The accuracy and generalisability of the PESI are now supported by derivation and validation of data from multiple countries [23, 24]. The PESI reliably and accurately identifies patients at low risk of death when assessed between 7 and 90 days of follow-up. However, the PESI uses 11 clinical variables with different assigned weights, and its scores depend on calculations that may be difficult to apply clinically. The NPS prediction rules reduce this complexity. In addition, some components of the PESI, such as a patient’s disease history and clinical presentation, may be influenced by a physician’s subjective judgement. This may lead to slightly different PESI scores for the same patient by different physicians. All components of the NPS are derived from objective laboratory tests, and the results are not affected by patient recall bias and subjective judgement of clinicians. We believe that the simplified NPS is useful because we were surprised to find that the area under the ROC curve for the predictive value of the NPS was not lower than that of the PESI [2]. Thus, the NPS, a simplified scoring system, may be more applicable to busy hospital emergency departments.

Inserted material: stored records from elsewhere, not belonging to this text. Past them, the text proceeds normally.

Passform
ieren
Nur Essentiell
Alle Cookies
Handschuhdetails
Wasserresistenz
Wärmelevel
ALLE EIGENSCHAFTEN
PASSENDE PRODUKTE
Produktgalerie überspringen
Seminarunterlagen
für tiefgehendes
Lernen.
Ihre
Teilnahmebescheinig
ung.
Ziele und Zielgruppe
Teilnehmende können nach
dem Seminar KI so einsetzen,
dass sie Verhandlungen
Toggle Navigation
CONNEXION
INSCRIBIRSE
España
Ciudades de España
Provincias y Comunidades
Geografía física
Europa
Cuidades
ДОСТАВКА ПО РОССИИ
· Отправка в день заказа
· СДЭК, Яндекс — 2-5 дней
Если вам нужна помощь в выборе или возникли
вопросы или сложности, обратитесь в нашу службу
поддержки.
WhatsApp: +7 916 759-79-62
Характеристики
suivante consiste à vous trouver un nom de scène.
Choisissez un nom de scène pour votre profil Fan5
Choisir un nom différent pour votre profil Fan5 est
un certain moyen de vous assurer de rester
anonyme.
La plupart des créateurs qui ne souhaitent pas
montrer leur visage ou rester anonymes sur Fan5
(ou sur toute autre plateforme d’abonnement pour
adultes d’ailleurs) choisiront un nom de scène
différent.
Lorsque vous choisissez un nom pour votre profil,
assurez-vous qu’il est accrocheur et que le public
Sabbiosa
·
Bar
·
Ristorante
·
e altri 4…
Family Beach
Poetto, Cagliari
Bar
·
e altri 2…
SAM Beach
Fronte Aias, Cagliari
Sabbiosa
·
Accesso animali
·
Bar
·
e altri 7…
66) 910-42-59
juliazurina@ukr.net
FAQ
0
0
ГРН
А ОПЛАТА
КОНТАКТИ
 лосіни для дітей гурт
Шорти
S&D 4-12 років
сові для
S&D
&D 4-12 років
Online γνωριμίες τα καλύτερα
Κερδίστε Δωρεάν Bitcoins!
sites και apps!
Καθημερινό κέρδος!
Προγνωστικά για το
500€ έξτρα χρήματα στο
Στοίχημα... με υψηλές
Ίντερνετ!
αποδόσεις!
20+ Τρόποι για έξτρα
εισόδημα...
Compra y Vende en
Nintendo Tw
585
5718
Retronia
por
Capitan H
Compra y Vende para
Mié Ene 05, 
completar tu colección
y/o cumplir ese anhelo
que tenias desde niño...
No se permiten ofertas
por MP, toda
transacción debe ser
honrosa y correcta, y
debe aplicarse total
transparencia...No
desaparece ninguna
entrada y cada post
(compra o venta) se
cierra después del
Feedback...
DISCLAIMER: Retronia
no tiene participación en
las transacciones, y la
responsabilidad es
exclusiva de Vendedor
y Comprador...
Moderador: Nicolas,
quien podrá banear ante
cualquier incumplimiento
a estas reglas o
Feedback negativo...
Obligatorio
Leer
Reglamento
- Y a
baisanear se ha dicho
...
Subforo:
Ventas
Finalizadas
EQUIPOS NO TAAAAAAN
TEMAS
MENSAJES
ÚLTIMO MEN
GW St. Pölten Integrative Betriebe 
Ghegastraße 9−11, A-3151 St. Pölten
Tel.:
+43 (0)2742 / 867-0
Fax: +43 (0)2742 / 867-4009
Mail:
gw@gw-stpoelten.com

The present study has some limitations. First, potential selection bias is inevitable as this was a retrospective cohort study. Second, this study is a single-center study that lacked external validation, and the moderate sample size may be the reason for the decreased power. Therefore, a multicenter, large-scale, prospective validation study is needed. Third, we did not stratify the study patients by risk, and further studies are needed to simultaneously risk-stratify patients to validate the predictive value of this prediction tool for the prognosis of patients in different strata, with a focus on short-term all-cause mortality risk. Fourth, postdischarge NPS has not been used as a follow-up marker for patients with APE, and there is a need to prospectively validate the dynamic prognostic role of NPS in order to apply a simple and easily accessible NPS in the future to enhance risk stratification and condition assessment of patients with pulmonary embolism and to guide the clinical management of APE. Fifth, due to limitations in research design and available resources, we were unable to collect hemodynamic data in this study. Hemodynamic data could provide valuable insights into the severity and prognosis of acute pulmonary embolism. Future research endeavors should aim to incorporate these data to enhance the comprehensive assessment of patients with APE.